If you’re seeing Jackson as trashable ressources then in my opinion that’s because maybe your mean trash cost is a little too small. In a deck playing Minings, Caprices and Boot Camps, sure Jackson is the king of your trash costs, but still, I’d rather the runner to remove a pad than a Jackson…

Not saying it’s a bad move but there’s a cost, being tempo, opportunity choices given to the runner, that kind of things.

For exemple : the runner have Hades Shard in hand, and you let him trash your Jackson, well, I think he would say thank you for that.

That’s why I mostly run the archives vs non Jinteki to remove the Jackson (and mostly run on those naked Jackson vs Jinteki) so this protip would be a Jinteki one I think. If I remember well, there’s no real punishment in Archives for non-Jinteki decks (until O&C’s Space Camp).

So here’s two discussion points from succesive games earlier both with HB glacier. I tried to apply some lessons from the post but would like to hear other’s views.

First game opening hand of Hedge, Heimdell 1.0, ASH, Jackson and Adonis. Mandatory draw of Ichi 1.0.

Second game essentially the same hand (might have been a different asset) but mandatory draw was Utopia Fragment.

What would you do and why? mulligan not being an option.

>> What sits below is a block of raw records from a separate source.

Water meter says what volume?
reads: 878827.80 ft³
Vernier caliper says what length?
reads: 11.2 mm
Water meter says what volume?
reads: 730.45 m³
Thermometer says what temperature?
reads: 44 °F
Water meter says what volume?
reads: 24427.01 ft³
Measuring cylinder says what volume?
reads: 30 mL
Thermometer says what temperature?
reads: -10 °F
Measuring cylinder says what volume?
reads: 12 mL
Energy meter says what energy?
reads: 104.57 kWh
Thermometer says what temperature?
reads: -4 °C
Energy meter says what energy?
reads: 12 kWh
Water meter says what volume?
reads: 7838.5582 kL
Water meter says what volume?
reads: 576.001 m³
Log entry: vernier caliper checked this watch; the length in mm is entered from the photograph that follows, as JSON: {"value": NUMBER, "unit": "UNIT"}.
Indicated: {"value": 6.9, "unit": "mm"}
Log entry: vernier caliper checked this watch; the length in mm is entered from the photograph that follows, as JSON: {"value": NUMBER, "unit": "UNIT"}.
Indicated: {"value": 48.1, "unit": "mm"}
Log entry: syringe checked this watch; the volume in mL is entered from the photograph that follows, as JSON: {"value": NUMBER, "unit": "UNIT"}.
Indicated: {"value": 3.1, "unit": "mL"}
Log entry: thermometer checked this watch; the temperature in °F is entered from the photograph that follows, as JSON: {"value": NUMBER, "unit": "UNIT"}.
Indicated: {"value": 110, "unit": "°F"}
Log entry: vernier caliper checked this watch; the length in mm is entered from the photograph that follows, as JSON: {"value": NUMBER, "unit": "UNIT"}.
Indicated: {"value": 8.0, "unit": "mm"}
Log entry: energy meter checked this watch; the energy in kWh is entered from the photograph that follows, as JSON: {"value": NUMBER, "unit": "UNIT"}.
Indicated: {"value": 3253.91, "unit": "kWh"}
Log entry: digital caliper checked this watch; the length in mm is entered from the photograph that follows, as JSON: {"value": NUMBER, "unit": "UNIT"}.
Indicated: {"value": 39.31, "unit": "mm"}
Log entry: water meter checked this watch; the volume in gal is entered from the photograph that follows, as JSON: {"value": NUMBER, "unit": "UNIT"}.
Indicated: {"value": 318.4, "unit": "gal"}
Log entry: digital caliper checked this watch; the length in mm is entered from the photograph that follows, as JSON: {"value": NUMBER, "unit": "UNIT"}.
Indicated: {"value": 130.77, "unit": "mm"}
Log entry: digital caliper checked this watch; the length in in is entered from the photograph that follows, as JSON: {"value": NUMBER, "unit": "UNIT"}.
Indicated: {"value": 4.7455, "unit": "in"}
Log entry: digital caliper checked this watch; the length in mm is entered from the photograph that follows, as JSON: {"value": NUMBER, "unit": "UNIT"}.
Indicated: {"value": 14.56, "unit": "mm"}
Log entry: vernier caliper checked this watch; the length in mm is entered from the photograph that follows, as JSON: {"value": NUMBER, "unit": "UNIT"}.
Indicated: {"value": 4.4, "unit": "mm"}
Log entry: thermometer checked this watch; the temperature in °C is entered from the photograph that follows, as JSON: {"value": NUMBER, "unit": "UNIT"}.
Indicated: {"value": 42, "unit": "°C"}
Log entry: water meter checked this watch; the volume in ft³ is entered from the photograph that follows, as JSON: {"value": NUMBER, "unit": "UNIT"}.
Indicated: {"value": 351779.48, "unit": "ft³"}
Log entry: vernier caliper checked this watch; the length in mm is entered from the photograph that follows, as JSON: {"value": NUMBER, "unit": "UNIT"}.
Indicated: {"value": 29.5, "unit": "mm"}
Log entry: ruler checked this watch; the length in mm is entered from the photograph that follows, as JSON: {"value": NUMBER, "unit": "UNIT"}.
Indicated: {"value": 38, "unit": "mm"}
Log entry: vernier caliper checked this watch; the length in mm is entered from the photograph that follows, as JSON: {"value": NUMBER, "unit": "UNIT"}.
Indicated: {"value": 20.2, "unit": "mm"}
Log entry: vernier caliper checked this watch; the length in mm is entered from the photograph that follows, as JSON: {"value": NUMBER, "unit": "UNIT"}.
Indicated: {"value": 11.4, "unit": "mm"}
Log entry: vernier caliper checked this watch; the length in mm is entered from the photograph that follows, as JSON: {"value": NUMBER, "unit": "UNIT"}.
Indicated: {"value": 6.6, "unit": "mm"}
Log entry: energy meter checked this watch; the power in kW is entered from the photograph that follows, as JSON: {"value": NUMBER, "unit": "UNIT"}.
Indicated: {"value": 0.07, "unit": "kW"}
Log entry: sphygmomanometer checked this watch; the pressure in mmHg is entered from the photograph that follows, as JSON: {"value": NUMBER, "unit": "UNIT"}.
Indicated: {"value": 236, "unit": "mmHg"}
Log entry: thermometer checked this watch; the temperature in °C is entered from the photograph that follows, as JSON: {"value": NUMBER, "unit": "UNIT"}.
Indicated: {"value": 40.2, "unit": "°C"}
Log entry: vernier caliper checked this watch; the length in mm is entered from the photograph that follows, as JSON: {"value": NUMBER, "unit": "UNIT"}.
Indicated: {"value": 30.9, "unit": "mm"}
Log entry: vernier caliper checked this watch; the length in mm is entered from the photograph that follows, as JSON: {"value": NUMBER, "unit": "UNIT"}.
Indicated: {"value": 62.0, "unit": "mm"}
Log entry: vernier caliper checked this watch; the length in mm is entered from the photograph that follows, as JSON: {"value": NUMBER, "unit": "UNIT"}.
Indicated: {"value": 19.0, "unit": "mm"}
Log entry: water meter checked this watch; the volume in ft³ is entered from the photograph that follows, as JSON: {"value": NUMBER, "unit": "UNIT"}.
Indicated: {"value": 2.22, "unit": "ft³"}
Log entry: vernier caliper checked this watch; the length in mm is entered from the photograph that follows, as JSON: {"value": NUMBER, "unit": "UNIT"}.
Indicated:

1: first turn hedge, ice, ice, with heimdall on HQ if crim, R&D otherwise. second turn click to draw once or twice looking for a cheap ETR.

2: click to draw looking for a cheap ETR (and to end the turn with 5 in hand rather than 3 or 4), then if I don’t find it, hedge, heimdall on HQ; second turn mulligan with jackson.

If I have any cheap ETR to jam on HQ, I like to wait an extra turn or two with the 5/3 in hand before mulliganing. Runners don’t ever legwork on the first couple turns (except against NBN).